(GIVEN TEXT)

+ + + + +

Topic: Arithmetic progressions of length four November 8

Presenter: T. Gowers, Cambridge University and Princeton University

Abstract: The famous theorem of Szemer\'edi, proving a conjecture of Erd\"os and Tur\'an from 1936, asserts that for every $\delta>0$ and every natural number $k$ there exists an $N$ such that every subset $A\subset\{1,2,\dots,N\}$ of cardinality at least $\delta N$ contains an arithmetic progression of length $k$. When $k=2$ this assertion is trivial. The case $k=3$ was proved by Roth in 1953 using the circle method. The case $k=4$ is much harder (for reasons that can be made quite explicit) and was not solved until 1969, when Szemer\'edi found a highly ingenious combinatorial argument, which over the next few years he was able to extend to progressions of arbitrary length. In 1977, Furstenberg discovered a completely different and more conceptual argument using ergodic theory, which led to many extensions of the original theorem. Both these proofs ignored Roth's method, and indeed there are very serious obstacles to extending this method to progressions of length greater than three, as I shall demonstrate. However, it can be done, and this will be the main topic of the talk. One of the main advantages of the new approach to the theorem is that it gives very greatly improved bounds for the dependence of $N$ on $k$ and $\delta$. Another is that the proof is much more closely related to results in additive number theory and may eventually lead to the solution of problems in that area.

Topic: Bernoulli Convolutions and K-Partitions with Intermediate Values of November 9

Conditional Entropies

Presenter: Elon Lindenstrauss, Institute for Advanced Study (joint work with Yuval Peres and Wilhelm Schlag)

+ + + + +

(REQUIRED ACTIONS)
1. In the seminar announcements, in what year did Roth prove the case $k=3$?
2. List every year mentioned in the first abstract of the seminar announcements.
3. Please pick up the seminar announcements from their final line and write what follows.

(SUPPLIED MATERIAL)
+ + + + +

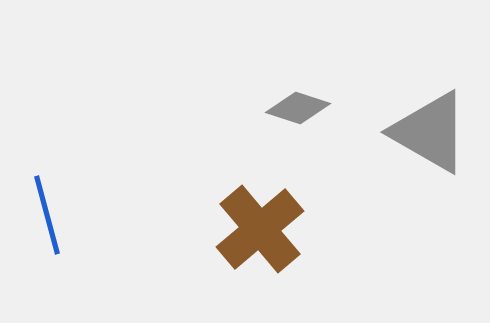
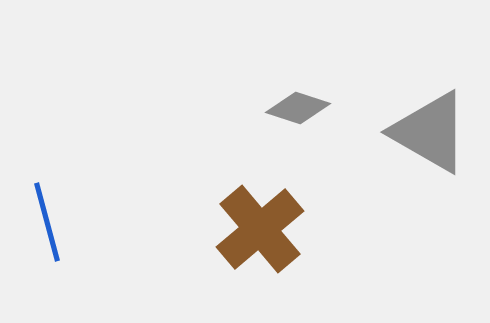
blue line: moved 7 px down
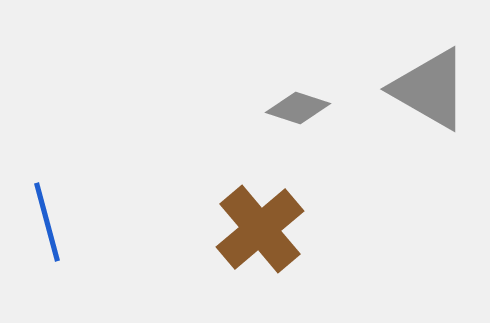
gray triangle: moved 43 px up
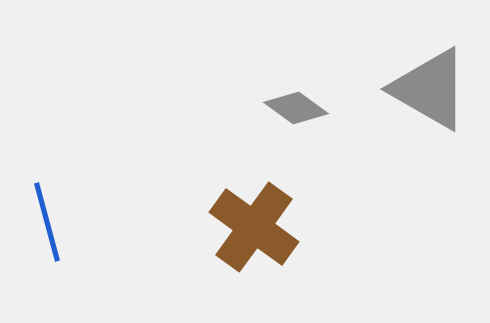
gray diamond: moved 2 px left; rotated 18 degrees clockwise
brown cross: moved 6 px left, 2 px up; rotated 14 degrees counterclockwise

+ + + + +

(TASK-BY-TASK OUTPUTS)
1. 1953

2. 1936, 1953, 1969, 1977

3.
Abstract: In my talk I will describe how one can use the theory of Bernoulli convolutions to study certain linear realizations of a Bernoulli process on two symbols as a real valued stationery process, which we show have trivial left and right tails. This work was motivated by a question suggested to us by Ya. Sinai regarding the possible values of the entropy of $ K $-partitions, which we answer for the case of Bernoulli measure preserving systems. Time permitting, I will also discuss related new results regarding Bernoulli convolutions and more general projected measures in the symbolic context.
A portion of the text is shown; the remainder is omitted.